* _Work to be completed_: Please recast the data as a numbered list with blank lines left out, starting with the line that contains "4120 € – оплата услуг адвокатов; вещевые и" and going on through the line that contains "Neu in Colditz: Kunstwerke, Routen und".

- Opening Delimiter -

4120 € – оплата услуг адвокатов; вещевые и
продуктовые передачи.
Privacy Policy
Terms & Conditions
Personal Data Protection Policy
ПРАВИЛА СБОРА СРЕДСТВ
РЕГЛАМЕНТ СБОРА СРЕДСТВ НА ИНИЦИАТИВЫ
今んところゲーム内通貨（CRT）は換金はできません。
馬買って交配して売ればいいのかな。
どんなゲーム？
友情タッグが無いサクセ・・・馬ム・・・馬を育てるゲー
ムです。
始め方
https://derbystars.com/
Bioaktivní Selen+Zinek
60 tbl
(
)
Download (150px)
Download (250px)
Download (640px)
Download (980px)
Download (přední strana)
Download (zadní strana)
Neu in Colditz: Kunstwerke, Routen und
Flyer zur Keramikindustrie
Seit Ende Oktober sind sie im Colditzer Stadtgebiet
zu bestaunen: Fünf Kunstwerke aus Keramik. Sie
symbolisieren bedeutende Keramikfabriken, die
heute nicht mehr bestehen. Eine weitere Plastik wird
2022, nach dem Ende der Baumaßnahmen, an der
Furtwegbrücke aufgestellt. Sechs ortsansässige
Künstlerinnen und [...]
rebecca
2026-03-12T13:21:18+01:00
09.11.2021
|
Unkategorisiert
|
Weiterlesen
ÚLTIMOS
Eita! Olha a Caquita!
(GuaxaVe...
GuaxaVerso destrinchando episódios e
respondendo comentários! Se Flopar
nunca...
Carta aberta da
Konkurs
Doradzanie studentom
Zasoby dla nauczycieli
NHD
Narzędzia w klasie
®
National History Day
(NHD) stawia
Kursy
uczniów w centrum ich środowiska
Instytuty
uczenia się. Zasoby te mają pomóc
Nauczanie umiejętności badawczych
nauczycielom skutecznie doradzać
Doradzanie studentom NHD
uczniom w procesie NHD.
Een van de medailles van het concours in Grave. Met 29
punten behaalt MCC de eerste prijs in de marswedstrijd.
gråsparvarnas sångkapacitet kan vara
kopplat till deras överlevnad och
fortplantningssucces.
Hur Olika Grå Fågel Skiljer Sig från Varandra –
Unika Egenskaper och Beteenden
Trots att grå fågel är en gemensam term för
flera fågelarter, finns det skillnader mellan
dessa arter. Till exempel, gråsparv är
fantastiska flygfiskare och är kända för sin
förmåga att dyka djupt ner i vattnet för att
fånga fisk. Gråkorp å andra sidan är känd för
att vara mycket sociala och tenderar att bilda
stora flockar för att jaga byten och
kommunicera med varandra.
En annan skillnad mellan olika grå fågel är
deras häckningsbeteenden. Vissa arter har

- Closing Delimiter -
- Opening Delimiter -

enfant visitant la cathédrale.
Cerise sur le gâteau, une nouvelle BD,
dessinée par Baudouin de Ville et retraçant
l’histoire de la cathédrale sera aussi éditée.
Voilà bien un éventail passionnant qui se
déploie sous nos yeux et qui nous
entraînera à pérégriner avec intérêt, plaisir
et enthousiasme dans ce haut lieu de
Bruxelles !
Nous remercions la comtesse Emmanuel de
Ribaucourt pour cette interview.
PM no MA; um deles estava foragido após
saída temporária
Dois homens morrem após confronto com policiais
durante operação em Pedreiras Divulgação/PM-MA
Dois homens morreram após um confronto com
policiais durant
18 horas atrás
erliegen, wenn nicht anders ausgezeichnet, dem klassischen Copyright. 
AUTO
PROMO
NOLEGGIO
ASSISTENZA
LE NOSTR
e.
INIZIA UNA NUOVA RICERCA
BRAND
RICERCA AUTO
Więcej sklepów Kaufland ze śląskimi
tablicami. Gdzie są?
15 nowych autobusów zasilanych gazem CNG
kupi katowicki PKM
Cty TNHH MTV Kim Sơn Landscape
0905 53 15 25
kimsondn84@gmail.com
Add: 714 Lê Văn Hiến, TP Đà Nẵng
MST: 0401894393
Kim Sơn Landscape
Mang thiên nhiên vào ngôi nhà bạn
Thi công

- Closing Delimiter -

* _Solution to the exercise_:
1. 4120 € – оплата услуг адвокатов; вещевые и
2. продуктовые передачи.
3. Privacy Policy
4. Terms & Conditions
5. Personal Data Protection Policy
6. ПРАВИЛА СБОРА СРЕДСТВ
7. РЕГЛАМЕНТ СБОРА СРЕДСТВ НА ИНИЦИАТИВЫ
8. 今んところゲーム内通貨（CRT）は換金はできません。
9. 馬買って交配して売ればいいのかな。
10. どんなゲーム？
11. 友情タッグが無いサクセ・・・馬ム・・・馬を育てるゲー
12. ムです。
13. 始め方
14. https://derbystars.com/
15. Bioaktivní Selen+Zinek
16. 60 tbl
17. (
18. )
19. Download (150px)
20. Download (250px)
21. Download (640px)
22. Download (980px)
23. Download (přední strana)
24. Download (zadní strana)
25. Neu in Colditz: Kunstwerke, Routen und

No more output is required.